This article originally appeared in the February 4, 2021 Concord Monitor.

If the forthcoming impeachment trial of Donald Trump were taking place in a courtroom, the prosecutors could invoke the “law of the case” doctrine. What that means, in a real lawsuit, is that the Senate’s decision to allow the impeachment case against the former president to proceed would be the “law of the case,” and all 100 Senators, including the 45 who voted the other way, would be under a jural duty to consider and decide the case based on the evidence.

That is not what we are about to see. Rand Paul and others will refuse to take no for an answer and will continue to insist that the Senate has no power under the Constitution to consider the impeachment of a “private citizen.” They will lose once again, and the House Managers will present the evidence. Senators are required to remain silent during the hearings, but it is doubtful whether any of the “we shouldn’t be here” Republicans will be open to persuasion.

But facts matter, and much of the evidence will be in the form of social media video. The Senators have already seen the mob approach, destroy, injure, and kill and—unlike any trial in recent memory—they were present while the attack on the Capitol took place. However, this impeachment trial is not about the insurrection itself; it is about the House’s accusation that President Trump “engaged in high Crimes and Misdemeanors by inciting violence against the Government of the United States.”

The single article of impeachment cites Trump’s refusal to accept the election results, his January 2 phone call urging the Georgia Secretary of State to “find” enough votes to make him the winner of that state’s electoral votes, and his January 6 “stop the steal” exhortation to the crowd that “if you don’t fight like hell you’re not going to have a country anymore.”

The impeachment trial evidence will likely go back to September 2020 when Trump told the Proud Boys to “stand back and stand by.” It will surely include his December 19, 2020, tweet “Big protest in D.C. on January 6th. Be there, will be wild.” And on January 6, Trump told the crowd that if the election of Biden were to go forward, “our country will be destroyed and we’re not going to stand for that.” Trump went on, “We’re going to walk down to the Capitol, and I’ll be there with you.”
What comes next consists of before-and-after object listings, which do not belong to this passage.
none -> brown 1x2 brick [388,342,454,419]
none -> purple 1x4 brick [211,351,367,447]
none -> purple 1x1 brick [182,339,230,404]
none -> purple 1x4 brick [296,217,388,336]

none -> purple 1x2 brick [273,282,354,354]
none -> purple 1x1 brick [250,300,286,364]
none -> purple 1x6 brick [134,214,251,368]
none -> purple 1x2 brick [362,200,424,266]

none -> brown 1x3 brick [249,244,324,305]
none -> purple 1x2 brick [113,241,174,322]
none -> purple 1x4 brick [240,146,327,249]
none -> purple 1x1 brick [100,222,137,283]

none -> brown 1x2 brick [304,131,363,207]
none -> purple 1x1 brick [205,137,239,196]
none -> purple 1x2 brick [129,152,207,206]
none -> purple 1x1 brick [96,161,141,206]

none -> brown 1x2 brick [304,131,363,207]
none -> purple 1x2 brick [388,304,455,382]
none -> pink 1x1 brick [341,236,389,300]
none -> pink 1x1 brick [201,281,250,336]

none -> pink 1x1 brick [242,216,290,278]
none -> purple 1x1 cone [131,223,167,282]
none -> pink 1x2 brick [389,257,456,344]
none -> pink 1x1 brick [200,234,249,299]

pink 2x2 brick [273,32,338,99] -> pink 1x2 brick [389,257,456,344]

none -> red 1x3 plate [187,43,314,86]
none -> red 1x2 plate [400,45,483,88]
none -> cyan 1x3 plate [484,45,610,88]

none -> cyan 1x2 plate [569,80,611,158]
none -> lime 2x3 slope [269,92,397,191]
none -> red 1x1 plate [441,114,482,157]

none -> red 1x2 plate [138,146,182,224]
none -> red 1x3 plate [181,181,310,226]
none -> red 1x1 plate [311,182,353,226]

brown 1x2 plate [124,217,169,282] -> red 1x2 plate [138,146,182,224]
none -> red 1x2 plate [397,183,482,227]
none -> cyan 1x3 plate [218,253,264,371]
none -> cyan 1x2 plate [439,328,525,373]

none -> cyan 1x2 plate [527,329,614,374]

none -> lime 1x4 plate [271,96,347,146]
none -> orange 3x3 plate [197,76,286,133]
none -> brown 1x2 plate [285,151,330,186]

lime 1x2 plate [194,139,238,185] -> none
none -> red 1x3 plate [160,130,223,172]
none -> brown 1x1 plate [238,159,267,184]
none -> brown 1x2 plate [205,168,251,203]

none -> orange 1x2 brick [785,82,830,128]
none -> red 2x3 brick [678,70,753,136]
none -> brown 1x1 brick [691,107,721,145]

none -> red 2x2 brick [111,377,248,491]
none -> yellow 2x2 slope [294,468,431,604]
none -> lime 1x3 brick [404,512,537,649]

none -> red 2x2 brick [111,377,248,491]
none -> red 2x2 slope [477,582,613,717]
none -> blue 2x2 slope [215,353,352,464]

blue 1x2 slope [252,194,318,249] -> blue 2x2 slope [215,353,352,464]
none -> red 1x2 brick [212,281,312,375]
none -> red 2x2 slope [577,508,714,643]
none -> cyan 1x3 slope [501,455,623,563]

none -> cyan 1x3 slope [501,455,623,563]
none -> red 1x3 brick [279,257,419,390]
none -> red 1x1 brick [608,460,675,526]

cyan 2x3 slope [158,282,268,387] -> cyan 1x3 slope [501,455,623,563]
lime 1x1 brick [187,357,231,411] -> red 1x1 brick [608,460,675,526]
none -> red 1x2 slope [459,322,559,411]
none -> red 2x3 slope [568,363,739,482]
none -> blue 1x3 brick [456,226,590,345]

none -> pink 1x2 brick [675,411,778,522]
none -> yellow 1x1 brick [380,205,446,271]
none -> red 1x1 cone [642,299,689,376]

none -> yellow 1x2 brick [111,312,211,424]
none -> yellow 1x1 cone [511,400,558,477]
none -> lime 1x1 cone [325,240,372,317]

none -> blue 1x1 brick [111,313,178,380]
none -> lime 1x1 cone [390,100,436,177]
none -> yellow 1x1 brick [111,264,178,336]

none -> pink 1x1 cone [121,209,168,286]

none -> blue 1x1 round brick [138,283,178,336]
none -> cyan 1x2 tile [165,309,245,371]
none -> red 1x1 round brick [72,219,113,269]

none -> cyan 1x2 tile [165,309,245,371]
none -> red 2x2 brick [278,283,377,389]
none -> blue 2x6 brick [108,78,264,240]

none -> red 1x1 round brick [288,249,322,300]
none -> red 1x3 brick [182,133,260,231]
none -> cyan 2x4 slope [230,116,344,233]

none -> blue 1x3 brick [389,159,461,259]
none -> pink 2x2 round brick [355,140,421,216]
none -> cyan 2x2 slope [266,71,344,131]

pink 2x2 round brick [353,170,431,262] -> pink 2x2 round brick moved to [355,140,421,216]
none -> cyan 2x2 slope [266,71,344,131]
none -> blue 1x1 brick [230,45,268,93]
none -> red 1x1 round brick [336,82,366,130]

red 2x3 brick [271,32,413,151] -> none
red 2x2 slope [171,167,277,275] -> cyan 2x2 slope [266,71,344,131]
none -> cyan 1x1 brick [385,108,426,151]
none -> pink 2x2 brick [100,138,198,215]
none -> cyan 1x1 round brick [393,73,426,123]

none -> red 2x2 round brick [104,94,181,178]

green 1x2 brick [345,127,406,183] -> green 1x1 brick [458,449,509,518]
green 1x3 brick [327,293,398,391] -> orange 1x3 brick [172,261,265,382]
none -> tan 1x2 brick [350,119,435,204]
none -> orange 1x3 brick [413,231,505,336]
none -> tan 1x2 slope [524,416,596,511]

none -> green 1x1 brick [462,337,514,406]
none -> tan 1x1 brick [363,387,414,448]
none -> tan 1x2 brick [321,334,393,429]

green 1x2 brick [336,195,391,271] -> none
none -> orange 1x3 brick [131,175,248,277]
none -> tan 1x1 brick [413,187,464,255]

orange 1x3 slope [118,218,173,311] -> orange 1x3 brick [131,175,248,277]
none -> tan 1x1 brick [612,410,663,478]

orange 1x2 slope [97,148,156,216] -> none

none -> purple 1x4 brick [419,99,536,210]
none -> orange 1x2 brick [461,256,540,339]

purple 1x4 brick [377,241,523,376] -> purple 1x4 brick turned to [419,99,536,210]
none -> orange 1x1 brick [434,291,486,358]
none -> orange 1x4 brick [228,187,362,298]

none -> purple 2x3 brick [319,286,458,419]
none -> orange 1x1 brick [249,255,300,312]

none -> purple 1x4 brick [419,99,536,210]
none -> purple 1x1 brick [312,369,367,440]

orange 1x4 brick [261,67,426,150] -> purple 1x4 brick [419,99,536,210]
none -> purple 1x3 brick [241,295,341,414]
If the evidence of Trump’s conduct stopped at that point, would Trump be guilty of inciting his followers to commit a crime? I have my doubts. Ever since he lost the election, he has behaved recklessly, but such conduct alone does not rise to the level of “high crimes and misdemeanors.” And when he gave his marching orders on January 6, he added the words “peacefully and patriotically.”

Trump did not join the march down Pennsylvania Avenue but stayed behind and watched the insurrection unfold on television in real time. Every case has a tipping point, and in this instance it came when his adoring crowd of listeners turned into a violent mob of insurrectionists. He was watching the mayhem with his own eyes, and he did not lift a hand to quell the riot.

That is not an opinion, it is a fact. It took hours after Trump supporters carrying weapons and confederate flags breached the Capitol before Trump finally spoke up. He told them it was time to “go home in peace.” He did not condemn the rioters, any more than he did the “very fine people on both sides” following the white supremacists’ 2017 rally in Charlottesville. This time, he told the crowd, “We love you, you’re very special.” Later that day, Trump urged these “great patriots” to “remember this day forever.” (Many of them will have ample time to do so while serving prison sentences.)

When Trump did not utter a word, did not send a tweet, did not signal those whom he had just dispatched to the Capitol to “stand back” and allow members of Congress to perform their constitutional duties, he violated the oath he took when he became President, to “support and defend the Constitution of the United States against all enemies, foreign and domestic.”

Trump denies any culpability. According to him, “People thought what I said was totally appropriate.” But he has yet to explain or defend his failure to act when the march turned into an assault. My guess is that Trump, in his disillusioned fog of anger, hoped the mob would succeed in preventing the certification of the electoral votes, thereby “stopping the steal.” If that explanation is correct, Trump put his inability to admit that he lost ahead of both the democratic process and the safety of every person inside the Capitol doing the public’s business.

For those senators willing to accept the law of this case—that a House vote to impeach may be heard even if the official is no longer in office—the evidence of guilt is compelling. In the words of Rep. Liz Cheney (R. Wyo.), “The president could have immediately and forcefully intervened to stop the violence. He did not.”